Dès le 24 janvier, à Montauban (Tarn-et-Garonne), un millier d’agriculteurs ont bloqué les routes et le 29 ils ont annoncé la création d’une ZAD, en référence à Notre-Dame-des-Landes – sauf qu’il s’agit là d’une « zone agricole à défendre ». Rapidement rejoint par les Jeunes Agriculteurs (JA) et les autres départements (Tarn, Gers, Haute-Garonne, Lot ou Aude), le mouvement a grossi jusqu’au lundi 5 février avec le blocage d’autoroutes et même d’un convoi de l’A380 partant de Toulouse.

« Dans une région qui compte 170 000 emplois dans l’agriculture, contre seulement 70 000 dans l’aéronautique, on n’imagine pas que le gouvernement ne revienne pas sur ses propositions », déclarait ce jour-là Alain Iches. Les syndicats, qui avaient été reçus une première fois par le ministre Stéphane Travert le 2 février à Paris, avaient donc décidé d’une nouvelle journée d’action, plus importante.

Barrages de bottes de foin, de pneus ou de fumier, tout avait été minutieusement installé, mercredi, par des dizaines de manifestants sur leurs tracteurs, affluant de nombreux départements. Aux alentours de 17 heures, alors que Toulouse était totalement isolée, une nouvelle délégation composée de syndicalistes et d’élus était reçue au ministère à Paris.

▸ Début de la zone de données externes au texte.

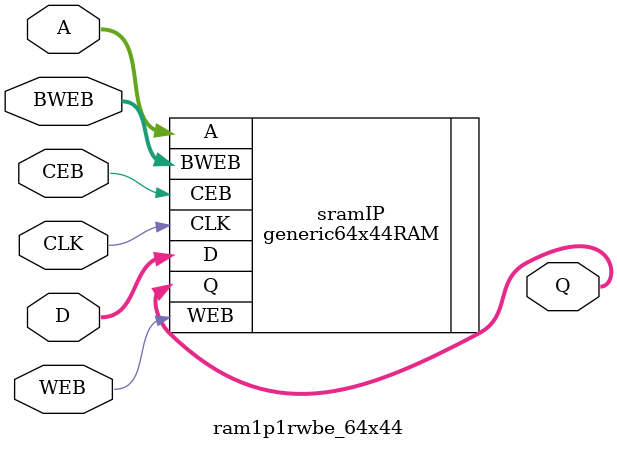
<source format=sv>

module ram1p1rwbe_64x44( 
  input  logic          CLK, 
  input  logic 	        CEB, 
  input  logic          WEB,
  input  logic [5:0]    A, 
  input  logic [127:0]  D,
  input  logic [127:0]  BWEB, 
  output logic [127:0]  Q
);

   // replace "generic64x44RAM" with "TS1N..64X44.." module from your memory vendor
   generic64x44RAM sramIP (.CLK, .CEB, .WEB, .A, .D, .BWEB, .Q);

endmodule

</source>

L’ex-région Midi-Pyrénées ne perdrait plus que 182 communes au lieu de 472

A l’issue de celle-ci, une modification importante du projet de la carte a été actée, avant une nouvelle réunion du groupe de travail national qui doit proposer un nouveau projet au président de la République fin février. L’ex-région Midi-Pyrénées ne perdrait plus que 182 communes au lieu de 472, dans le Tarn-et-Garonne 30 communes seraient concernées au lieu de 180, et la Haute-Garonne ne perdra que 22 communes en zone défavorisée au lieu des 182 initialement prévues.

Au cabinet du ministre, on assure que « rien n’était figé » : « Nous allons donc opérer des ajustements, avec une nouvelle carte. En intégrant de nouvelles communes et en en faisant sortir d’autres. Mais globalement la région Occitanie conserve la même enveloppe financière. »

Yvon Parayre, président de la chambre d’agriculture de Haute-Garonne, s’est dit « satisfait à 90 % » car le nouveau plan permet « de réintégrer des communes grâce aux critères que nous avons proposés ». « Je comprends la gêne pour les citoyens mais ils ont pris conscience, je crois, que nous avons besoin des éleveurs pour fournir des produits de qualité en quantité suffisante », ajoute-t-il.

Cette spécificité de la région, très axée sur l’élevage bovin, fait dire à José Bové, député européen et ancien syndicaliste paysan : « Aujourd’hui la PAC ne protège pas, on ne fait que réguler la disparition des éleveurs. La vraie question est de savoir comment vont se négocier les futurs accords internationaux et l’importation massive de viande d’Argentine ou du Brésil. » En milieu de nuit, les barrages avaient été levés, après une dégustation de cochon grillé.